6. Problems & friction

Pull from the Problem aspect type. Surface recurring issues or blockers, not one-off errors. If the same problem shows up across multiple episodes, name it once and note the pattern. Good: “The asgard gateway wouldn’t attach to the workspace across multiple attempts — blocking the Blinkit browser agent experiments. Separately, Gmail search kept hitting HTTP 500s during morning brief runs.” Bad: “Problem: gateway not visible. Problem: HTTP 500. Problem: Granola auth expired.” If no meaningful problems recurred, skip this section.

7. Open threads

Pull from Task and Problem aspect types. 2–4 items max. Things that are unresolved, waiting on someone else, or at risk of falling through the cracks. This turns the summary from retrospective into actionable. Example: “Still waiting on Ashok for HDFC account documents. Advance tax status remains unclear. Thomas hasn’t replied about credits.” If nothing is meaningfully unresolved, skip this section.

8. By the numbers

End with a single compact stats line. Sum across all memory_explorer windows:
[totalEpisodes] conversations · [newFacts] new facts · [activeTopics] topics

Step 4: Present

Show the summary. Don’t ask for confirmation — just deliver it. Email subject: When delivering via email, start your response with a Subject: line before the summary body. Generate a short, descriptive subject based on the content — not the skill name. Example: Subject: This week: positioning locked, Matt churned, four new onboardings Example: Subject: Quiet week — mostly integrations and inbox triage Keep it under 80 characters, lowercase feel, no generic titles like “Weekly Summary” or “What CORE Learned”.

Writing Rules

  • Synthesis over inventory. The user doesn’t want to see what CORE stored. They want to see what CORE understood. Every sentence should reflect a pattern, arc, or insight — not a database entry.
  • First person throughout. “I noticed”, “I picked up”, “You spent.” Never “The data shows” or “The following topics were discussed.”
  • Lead with insight, not data structure.
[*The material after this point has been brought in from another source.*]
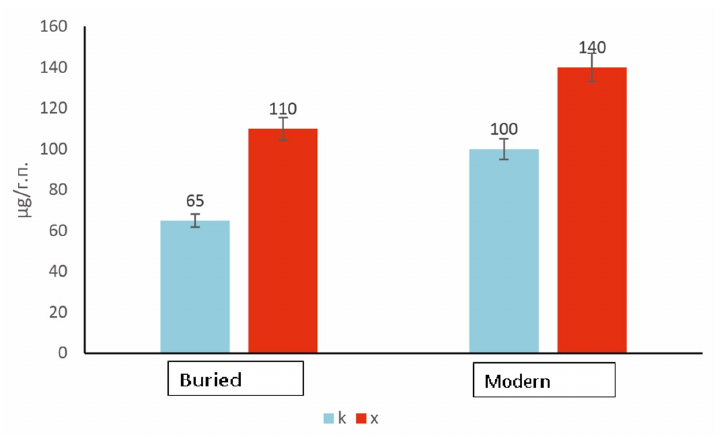
Figure 3. Total biomass of prokaryotes in the studied samples of volcanic stratified ochre soil on the 10th day of succession initiated by addition of substrate and without it: k—control; x—chitin.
Never say “here are your topics” or “the entities section contains.”
  • Map sections to aspect types. Decisions → Decision facts. Identity section → Identity facts. Relationships → Relationship facts. Problems → Problem facts. Open threads → Task + Problem facts. Knowledge and Event facts feed the “where your attention went” narrative.
  • Skip empty sections. If a section has nothing meaningful, omit it entirely. Don’t write “No new preferences picked up this week” — just leave it out.
  • Group related topics. If “CORE Product” and “CORE Development” overlap, merge them into one thread.
  • Keep it under 500 words for the default 7-day summary. Shorter periods should be proportionally shorter. If the week was light, 150 words is fine.

Edge Cases

  • Very few episodes (< 5): Keep it to 2–3 sentences total. Don’t pad.
  • One dominant topic (> 70% of episodes): Lead with that topic, mention others in one sentence. Acknowledge the concentration: “Almost entirely focused on X this week.”
  • No new facts but many conversations: Focus on attention distribution and decision arcs. Note: “No new preferences or habits picked up — mostly continuing existing threads.”
  • User asks for a long range (30+ days): Summarize at a higher level. Group by week if needed. Mention that older details may be less precise.
  • Lots of automation noise: Don’t count reminder pings, polling events, or drink-water notifications toward episode counts or topic descriptions. These are system hygiene, not user activity.
  • memory_explorer returns truncated data: The multi-window approach should minimize this. If it still happens, note in the summary: “This was a dense period — some details may be compressed.”